Custodito al Museo dell’aria dell’aeroporto di Le Bourget, avvolto da una leggenda sulla sua stessa esistenza, il diario di Roland Garros è un resoconto puntuale e pudico di una conquista così rapida da risultare incredibile se non fosse documentata: quella dell’aria. Puntuale perché le note, redatte nelle pause tra un’esibizione e una trasvolata, sono dettagliate anche tecnicamente. Pudico perché a differenza della contemporanea autofiction di atleti e artisti, evita l’esibizione del peggio di sé, anche con qualche innocente omissione, lasciando agli altri sbronze e bordelli, a sé riservando notti insonni sui piani di volo.
Il Roland Garros che ci si presenta è un freddo appassionato: coniuga determinazione ed empirismo. Non sa, prova. Non si affida alla scienza ma all’incoscienza. L’era dei pionieri che ci racconta è naif e al contempo temeraria. Ammette: «Ignoravamo i principi più elementari del volo». Ci si alzava soltanto con il bel tempo, certo. E quando era bel tempo? «Quando in mezzo al campo il fumo di una sigaretta saliva seguendo una perfetta verticale». L’incidente non era un’eventualità, ma una costante da mettere in conto: le ruote erano il punto più fragile dell’apparecchio». Al debutto infatti: quattro uscite e quattro rotture. Ritenta, sarai più fortunato. E ritentavano, ma non sempre erano più fortunati. La morte era contemplata come un orizzonte. Cantavano, deformando un libretto d’opera: «Sopra la mia testa Bayard ha sospeso un alettone/e quando si abbatterà sarà una liberazione». Convivevano con l’idea della catastrofe e la profezia non poteva, prima o poi, che autoavverarsi. Toccherà a John Moisant, nei cieli d’America. Accorso sul luogo dell’incidente Roland Garros annota: «Tra le labbra sporche di terra si intravede il riflesso madreperlaceo di un dente. I tratti del viso sono congelati in un’espressione di calma infinita, in un accenno enigmatico di sorriso». Poi passa a cercare la spiegazione tecnica di quel «singolo istante che aveva avuto ragione di una lunga vita»: distrazione del pilota? Rottura di un tirante?
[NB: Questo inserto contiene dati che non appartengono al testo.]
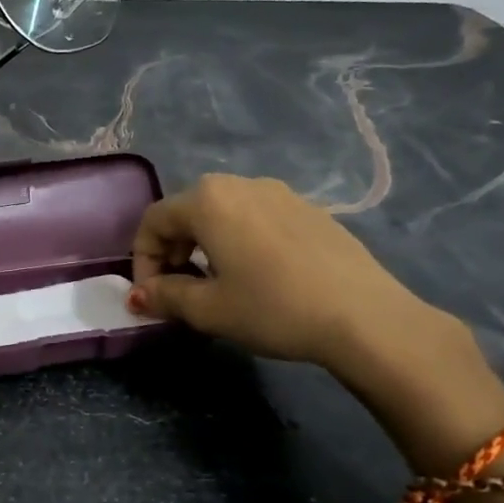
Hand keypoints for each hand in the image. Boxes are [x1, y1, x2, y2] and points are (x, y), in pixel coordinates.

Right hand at [128, 174, 448, 372]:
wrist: (365, 317)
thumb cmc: (273, 308)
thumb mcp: (209, 309)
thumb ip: (165, 297)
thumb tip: (138, 296)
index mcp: (208, 201)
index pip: (153, 221)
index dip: (142, 260)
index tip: (151, 296)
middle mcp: (240, 185)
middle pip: (187, 212)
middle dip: (172, 251)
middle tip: (178, 290)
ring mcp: (280, 193)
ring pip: (223, 214)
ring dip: (205, 245)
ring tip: (217, 284)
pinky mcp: (310, 210)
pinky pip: (256, 219)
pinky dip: (239, 241)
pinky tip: (258, 277)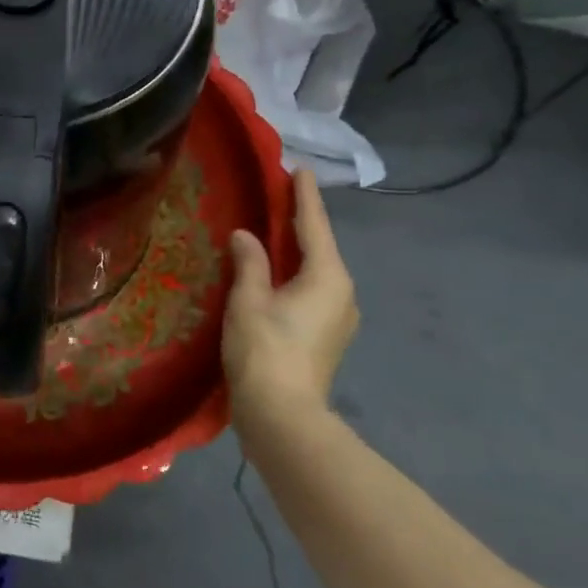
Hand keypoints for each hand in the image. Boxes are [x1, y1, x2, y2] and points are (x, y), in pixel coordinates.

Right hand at [222, 170, 358, 423]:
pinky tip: (274, 274)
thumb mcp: (249, 299)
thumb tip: (245, 236)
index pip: (314, 225)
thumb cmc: (265, 350)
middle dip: (300, 222)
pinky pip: (312, 292)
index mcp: (328, 277)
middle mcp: (342, 293)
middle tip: (278, 195)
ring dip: (296, 251)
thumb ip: (249, 262)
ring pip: (315, 272)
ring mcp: (339, 318)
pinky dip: (294, 275)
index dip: (304, 196)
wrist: (283, 417)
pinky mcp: (327, 337)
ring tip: (272, 232)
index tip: (300, 169)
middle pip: (319, 248)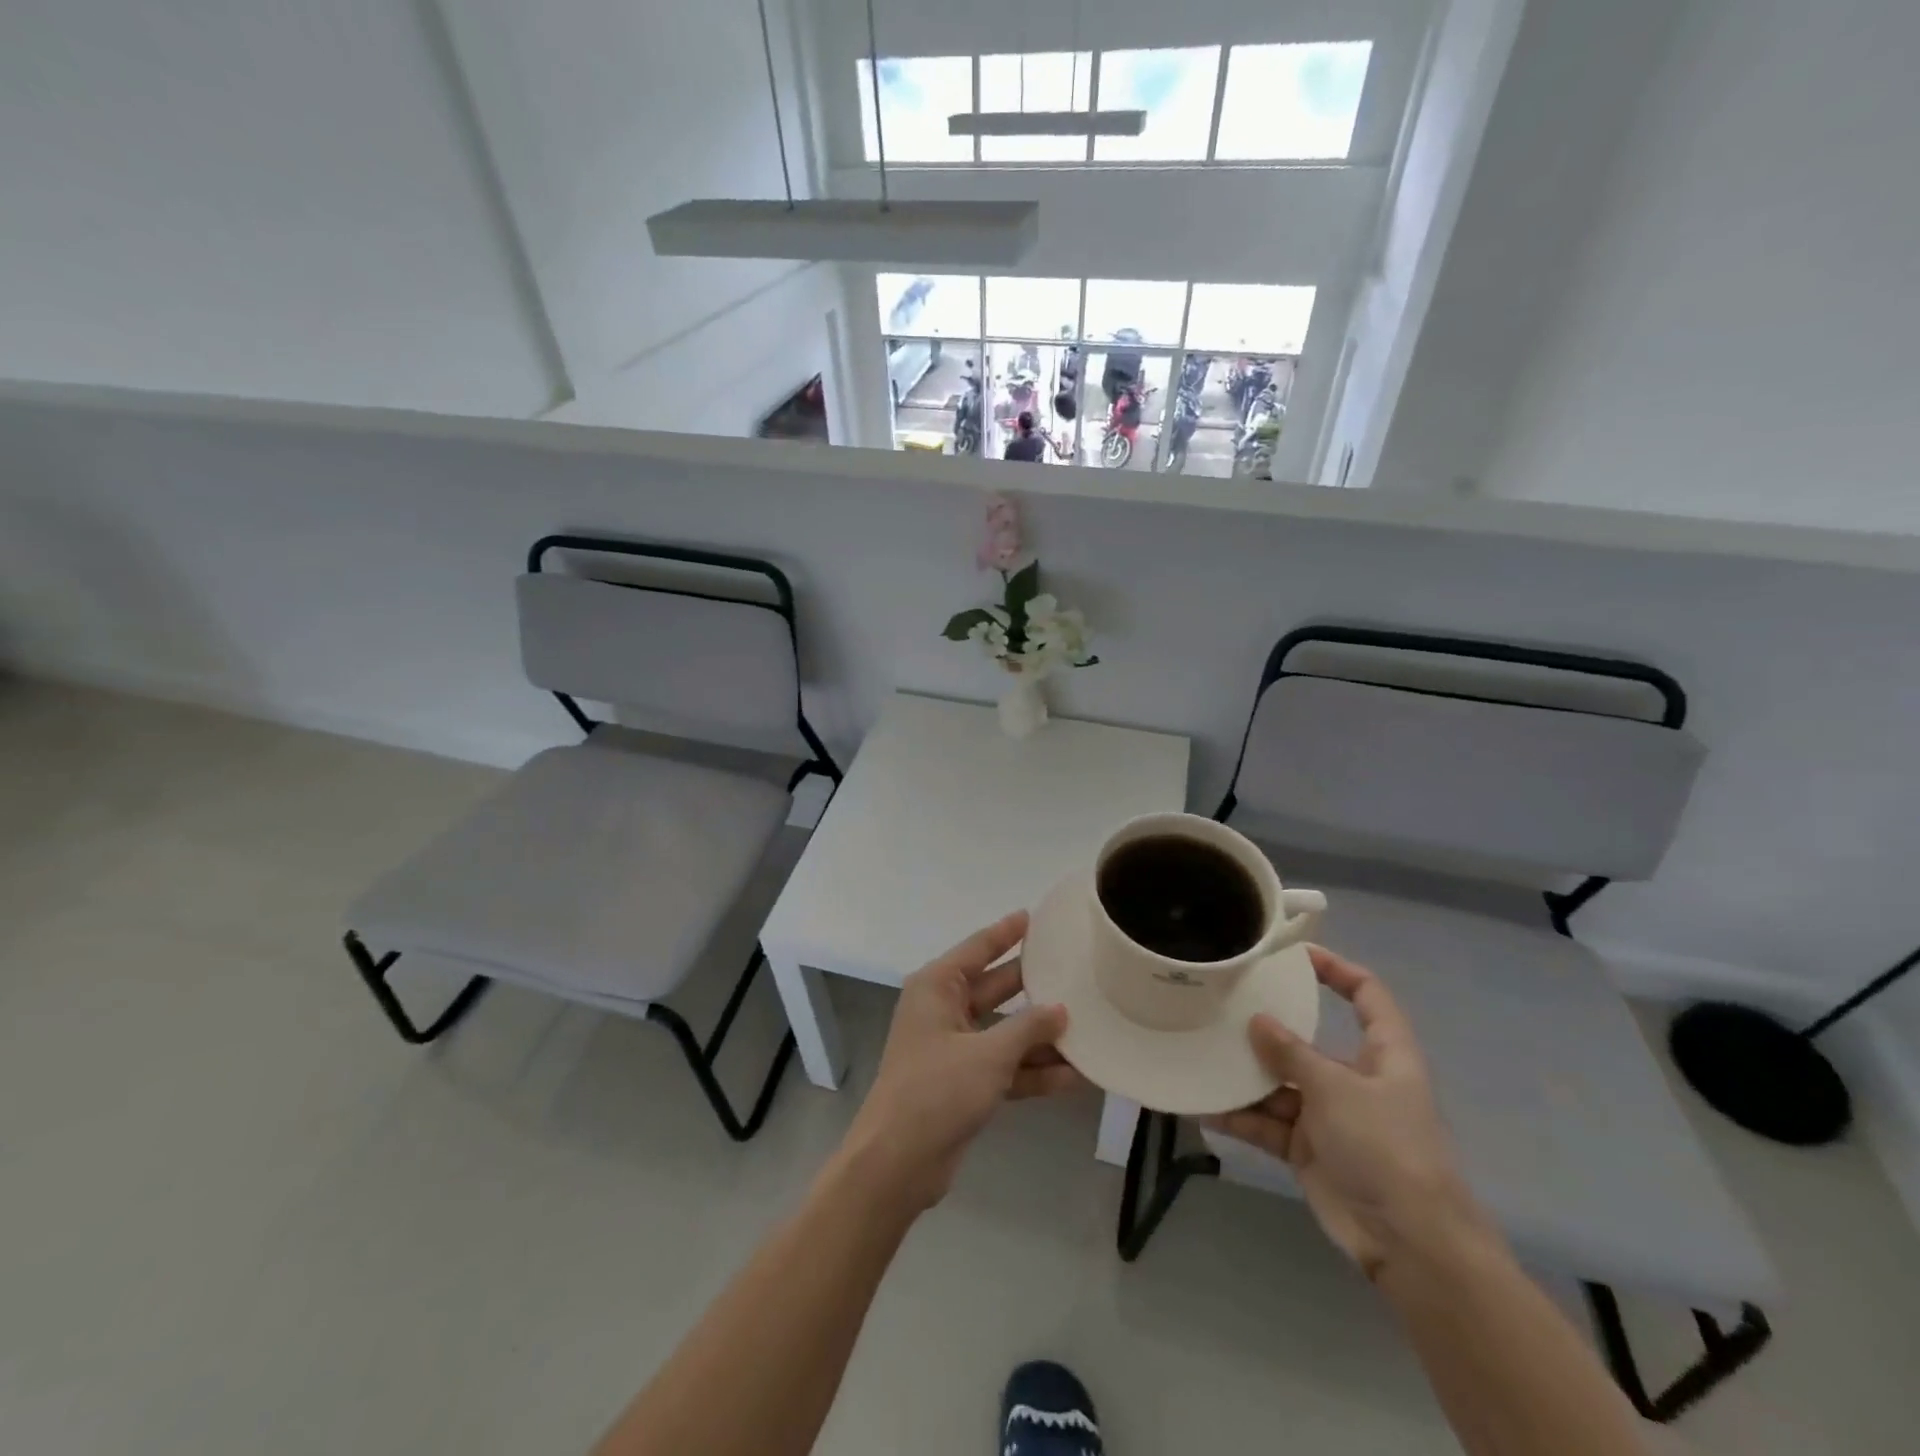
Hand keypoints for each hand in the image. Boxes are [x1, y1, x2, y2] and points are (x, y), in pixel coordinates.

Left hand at [841, 911, 1083, 1212]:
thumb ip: (1028, 1028)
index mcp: (937, 988)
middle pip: (996, 989)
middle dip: (1034, 986)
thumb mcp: (988, 1054)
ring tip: (1088, 1026)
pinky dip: (1033, 1071)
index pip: (977, 949)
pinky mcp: (964, 1083)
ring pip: (1005, 1031)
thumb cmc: (936, 1090)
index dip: (1006, 932)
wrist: (898, 1163)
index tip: (1033, 916)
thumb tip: (1061, 1009)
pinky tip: (1074, 1076)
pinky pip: (1005, 1066)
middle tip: (1074, 971)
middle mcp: (944, 1010)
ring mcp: (954, 1048)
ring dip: (1041, 1036)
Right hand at [1205, 946, 1490, 1278]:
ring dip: (1245, 1077)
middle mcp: (1356, 1079)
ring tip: (1201, 1054)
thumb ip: (1291, 1053)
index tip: (1297, 955)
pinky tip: (1205, 1107)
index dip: (1338, 970)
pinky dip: (1241, 1117)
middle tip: (1224, 1005)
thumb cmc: (1385, 1147)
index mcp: (1383, 1055)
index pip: (1368, 996)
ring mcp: (1331, 1116)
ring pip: (1280, 1084)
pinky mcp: (1309, 1149)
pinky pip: (1269, 1124)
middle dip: (1269, 1028)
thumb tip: (1257, 1021)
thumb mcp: (1336, 1089)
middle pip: (1308, 1041)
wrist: (1409, 1243)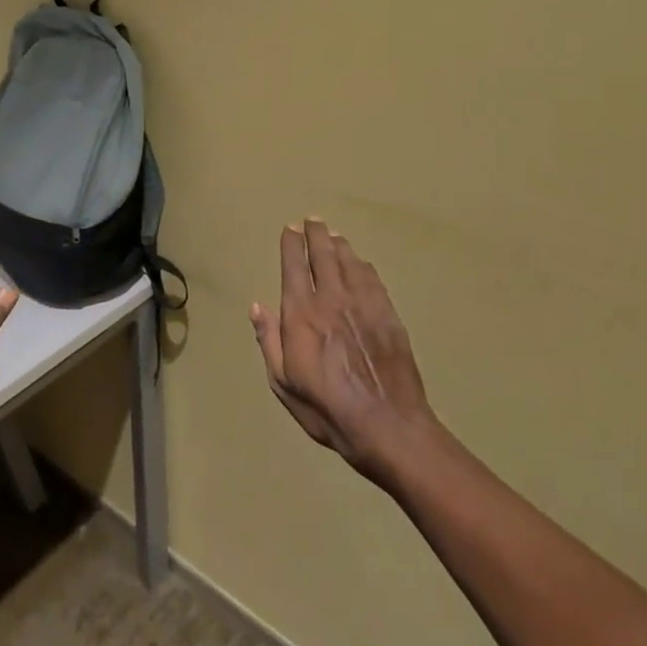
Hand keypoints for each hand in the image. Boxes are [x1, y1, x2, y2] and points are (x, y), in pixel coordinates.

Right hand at [251, 219, 434, 484]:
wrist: (387, 424)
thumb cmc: (327, 409)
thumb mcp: (283, 382)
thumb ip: (269, 341)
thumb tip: (257, 307)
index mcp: (302, 315)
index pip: (294, 267)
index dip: (291, 245)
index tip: (290, 230)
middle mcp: (332, 300)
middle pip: (324, 256)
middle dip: (317, 235)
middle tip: (313, 221)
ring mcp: (364, 305)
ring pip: (350, 263)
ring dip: (340, 246)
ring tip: (334, 236)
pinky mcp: (388, 315)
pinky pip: (373, 279)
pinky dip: (362, 266)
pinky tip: (360, 264)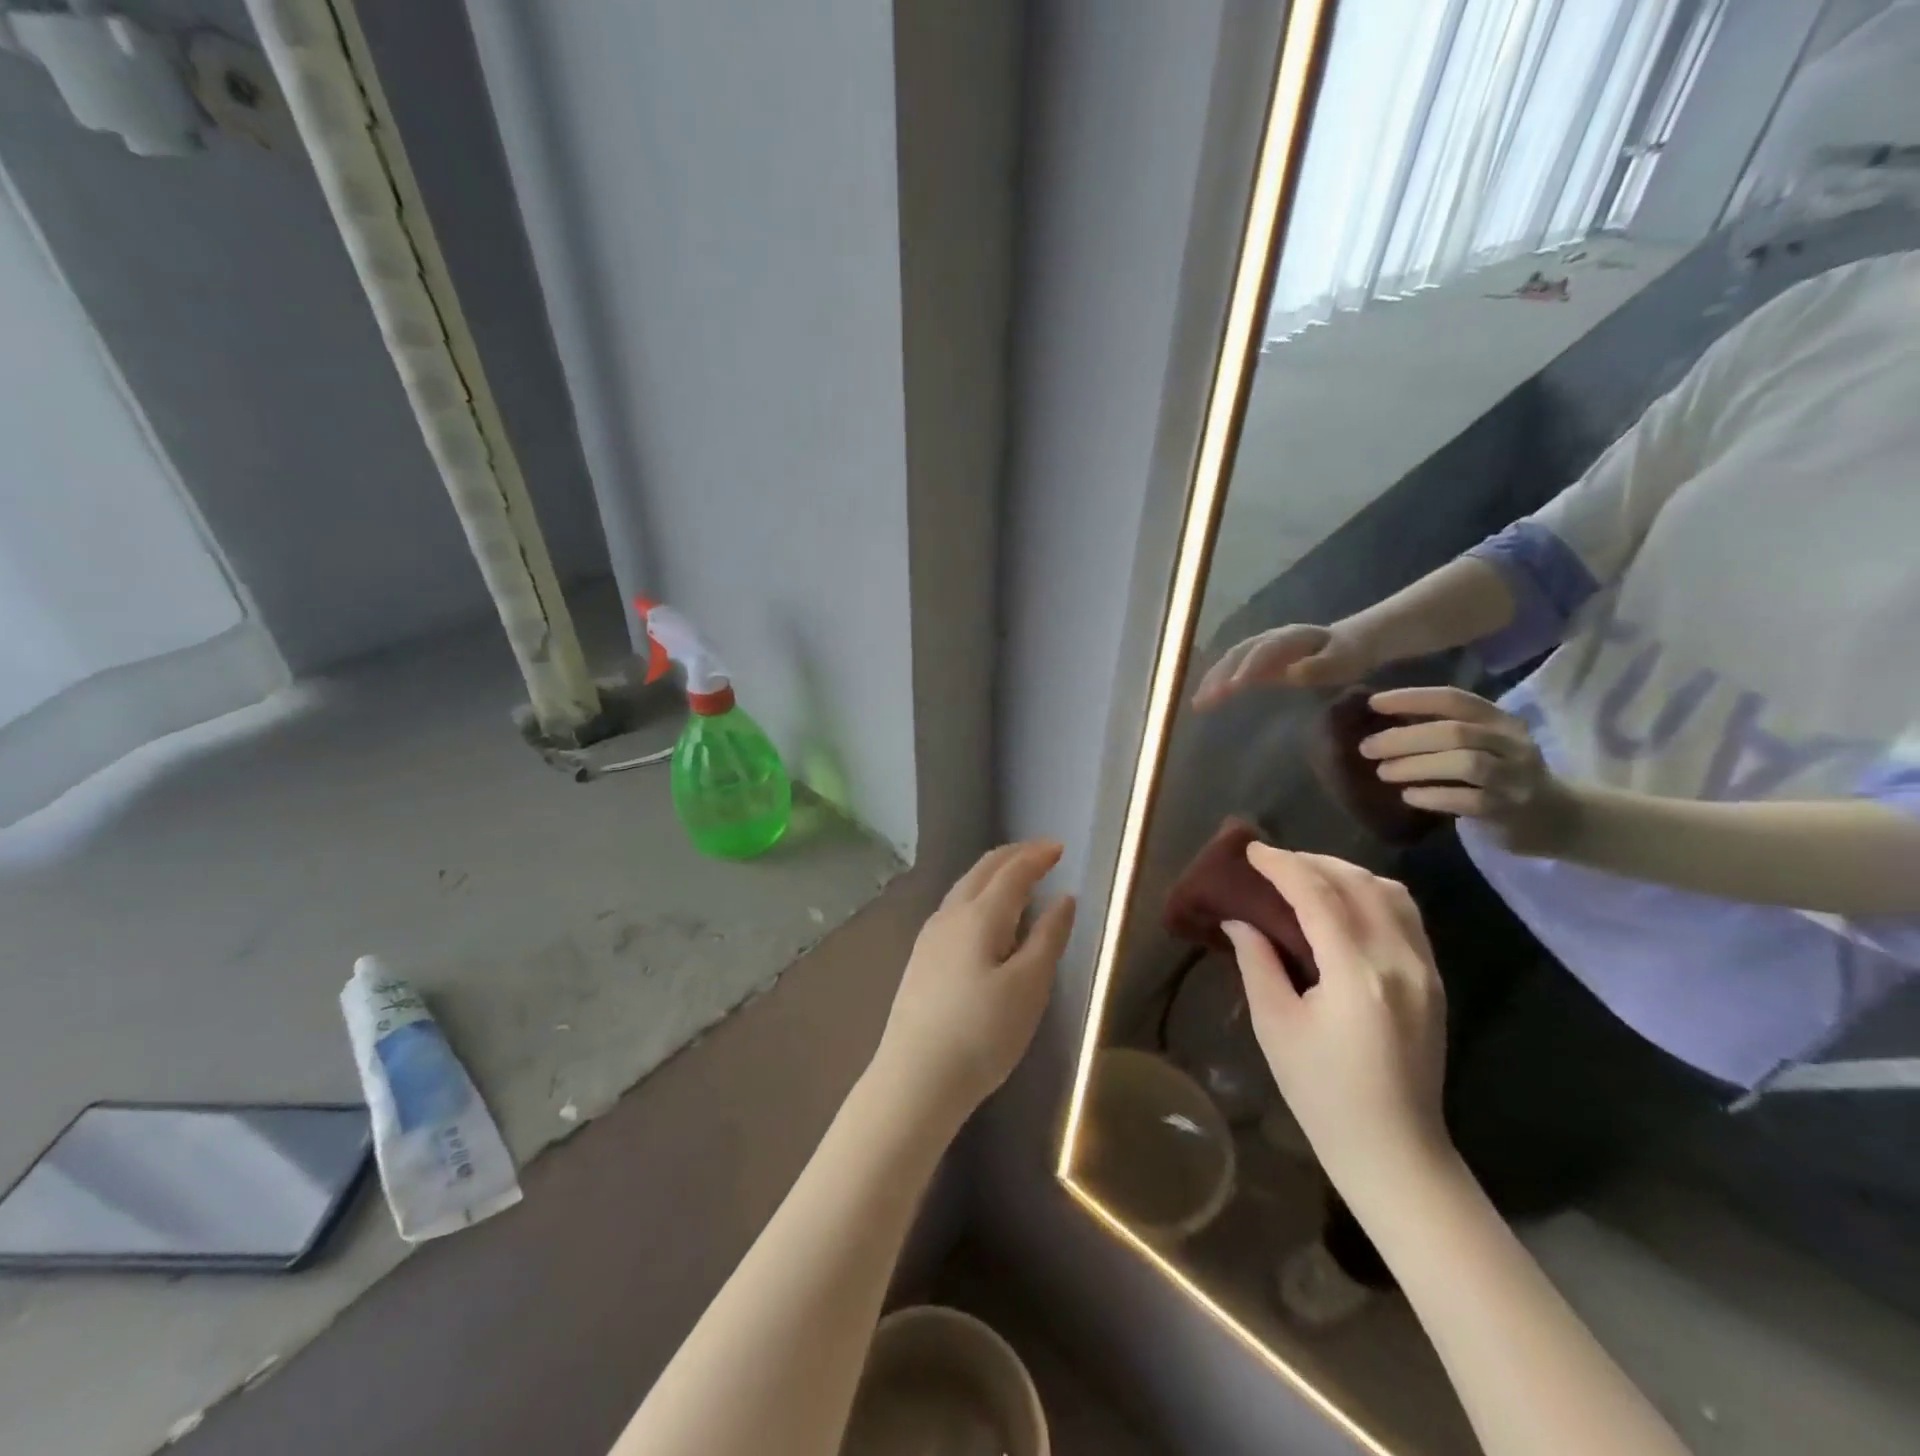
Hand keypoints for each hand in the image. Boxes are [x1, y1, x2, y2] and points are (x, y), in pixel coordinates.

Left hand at [874, 842, 1077, 1123]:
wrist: (915, 1078)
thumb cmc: (982, 1033)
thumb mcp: (1029, 987)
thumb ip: (1048, 937)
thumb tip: (1064, 898)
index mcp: (979, 916)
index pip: (1012, 872)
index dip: (1037, 856)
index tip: (1059, 847)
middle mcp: (950, 915)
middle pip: (983, 870)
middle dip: (1013, 856)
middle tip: (1040, 852)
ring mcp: (930, 936)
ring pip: (965, 887)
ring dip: (993, 874)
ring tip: (1016, 878)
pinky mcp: (921, 958)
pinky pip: (955, 907)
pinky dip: (978, 895)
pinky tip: (984, 916)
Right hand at [1192, 623, 1371, 707]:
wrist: (1351, 642)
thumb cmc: (1348, 654)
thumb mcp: (1342, 660)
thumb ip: (1319, 666)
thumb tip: (1292, 673)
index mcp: (1289, 638)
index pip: (1263, 650)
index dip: (1248, 666)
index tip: (1235, 687)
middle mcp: (1268, 640)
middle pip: (1238, 654)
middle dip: (1220, 676)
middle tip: (1205, 700)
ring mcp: (1260, 650)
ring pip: (1230, 661)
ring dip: (1212, 681)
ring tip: (1198, 703)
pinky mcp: (1257, 662)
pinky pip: (1232, 669)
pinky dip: (1216, 683)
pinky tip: (1205, 700)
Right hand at [1220, 846, 1450, 1205]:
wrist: (1396, 1151)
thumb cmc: (1322, 1094)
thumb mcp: (1275, 1026)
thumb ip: (1257, 962)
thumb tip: (1239, 920)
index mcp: (1356, 973)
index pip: (1318, 895)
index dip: (1282, 865)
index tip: (1251, 850)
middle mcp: (1398, 959)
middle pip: (1356, 882)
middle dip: (1310, 861)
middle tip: (1271, 862)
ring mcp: (1424, 969)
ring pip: (1388, 892)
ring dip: (1344, 872)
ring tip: (1306, 875)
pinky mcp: (1433, 980)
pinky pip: (1405, 915)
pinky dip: (1370, 893)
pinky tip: (1343, 903)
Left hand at [1364, 687, 1576, 854]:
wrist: (1559, 819)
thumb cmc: (1502, 774)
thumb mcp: (1482, 743)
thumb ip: (1442, 729)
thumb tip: (1381, 718)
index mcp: (1500, 721)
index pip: (1454, 699)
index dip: (1412, 698)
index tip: (1373, 703)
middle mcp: (1512, 744)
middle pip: (1455, 732)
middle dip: (1404, 738)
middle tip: (1367, 748)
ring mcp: (1515, 778)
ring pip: (1465, 764)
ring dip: (1416, 766)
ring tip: (1384, 772)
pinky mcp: (1510, 811)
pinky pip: (1468, 801)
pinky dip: (1433, 796)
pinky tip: (1409, 796)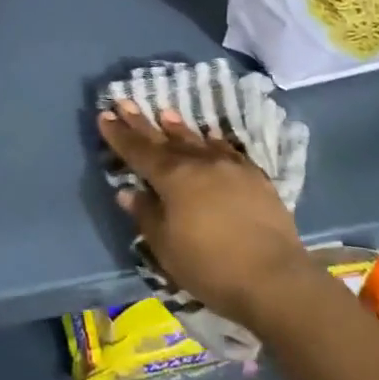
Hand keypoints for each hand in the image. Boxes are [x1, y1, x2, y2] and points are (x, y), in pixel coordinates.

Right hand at [98, 100, 314, 331]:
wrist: (273, 277)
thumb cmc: (210, 266)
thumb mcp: (166, 247)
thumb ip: (147, 215)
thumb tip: (128, 192)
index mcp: (172, 178)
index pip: (138, 151)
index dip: (119, 134)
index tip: (105, 115)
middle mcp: (199, 163)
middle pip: (165, 139)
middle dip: (142, 122)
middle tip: (125, 102)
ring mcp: (230, 166)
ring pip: (197, 140)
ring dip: (178, 127)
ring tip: (164, 112)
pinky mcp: (255, 177)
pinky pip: (227, 150)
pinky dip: (213, 142)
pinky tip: (209, 137)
Analogamente, quando sperimenterà con successo la sua invenzione, il posizionamento della mitragliatrice sulla fusoliera, abbattendo un velivolo tedesco, registrerà l’aspetto tecnico della vicenda: «L’aereo non cade subito, ma descrive un’immensa spirale» e poi, freddamente: «Partiamo in macchina per vedere le spoglie. Un mucchio di rottami carbonizzati e due cadaveri nudi e insanguinati. I serbatoi erano crivellati, il passeggero aveva una pallottola in testa». Anatomopatologia dello schianto. Che il contorno sia uno spettacolo o un conflitto mondiale è un dettaglio. C’è un filo teso che unisce i giri della morte ai cocktail da Stag, le trasvolate da Tunisi a Roma ai duelli bellici. Su quel filo Roland Garros procede con l’andatura di un funambolo. Sempre sospeso su di noi, sempre con gli occhi a un punto lontano, ma sempre consapevole che niente varrà quanto il tragitto.
È nella sospensione e non nell’arrivo che si realizza, trova se stesso e le parole per definirsi: «Mi rivedo seduto sotto le ali sottili, bianche come un vestito da sposa...una miscela di energia, indolenza, emozioni, spensieratezza, tenacia, capriccio, ragione, sensualità». Roland Garros non si è limitato a baciare le nuvole, le ha sposate e poi le ha fortemente volute come impalpabile sudario.